16.06.2014 | aktual.: 16.06.2014 17:48
O tym, że zebrane przez policję materiały wpłynęły do Prokuratury Rejonowej Warszawa-Mokotów, poinformował rzecznik stołecznej prokuratury okręgowej Przemysław Nowak. Prokuratura nie informuje na razie o szczegółach sprawy. W najbliższym czasie N. ma zostać przesłuchany. Dopiero po tym śledczy zdecydują, czy zostaną mu postawione zarzuty. Nastąpi to prawdopodobnie we wtorek.
N. został zatrzymany w niedzielę w mieszkaniu koło Mielna, gdzie ukrywał się przed policją. Warszawska prokuratura od wtorku prowadzi śledztwo w sprawie pirackiej jazdy Roberta N. po stolicy. Śledztwo dotyczy sprowadzenia bezpośredniego niebezpieczeństwa katastrofy w ruchu lądowym, za co grozi do ośmiu lat więzienia.
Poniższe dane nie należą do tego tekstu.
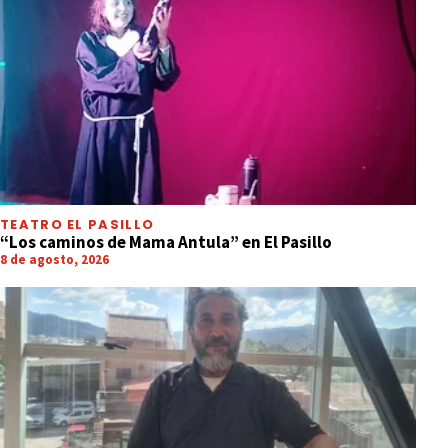
TEATRO EL PASILLO
“Los caminos de Mama Antula” en El Pasillo
8 de agosto, 2026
Rzecznik komendanta głównego policji Mariusz Sokołowski zastrzegł jednak, że zatrzymanie mężczyzny ma związek z innymi sprawami; podstawą zatrzymania było m.in. podejrzenie o kilka przestępstw o charakterze kryminalnym, w tym oszustwa i przestępstwa gospodarcze.
W piątek w województwie podlaskim policja zabezpieczyła bmw, które mężczyzna prawdopodobnie wykorzystywał do rajdów po Warszawie. W policyjnych ustaleń wynika, że mężczyzna wynajmuje mieszkanie w Krakowie. Funkcjonariusze zabezpieczyli tam m.in. kilkanaście aparatów telefonicznych, duplikat prawa jazdy, kamizelkę z napisem "Policja", pałkę policyjną, kartę pre-paid, broń gazową oraz amunicję.
Na początku czerwca w internecie pojawił się kilkunastominutowy film, na którym widać, jak kierowca złamał wiele przepisów, jadąc warszawskimi ulicami, m.in. jechał pod prąd, wjeżdżał na skrzyżowanie na czerwonym świetle, prowadził auto z dużą prędkością slalomem między innymi pojazdami, ścigał się z motocyklistami.
W miniony piątek prokurator generalny Andrzej Seremet zapowiedział, że biegli informatycy oraz biegli z zakresu ruchu drogowego będą analizować film, który pirat drogowy wrzucił do sieci.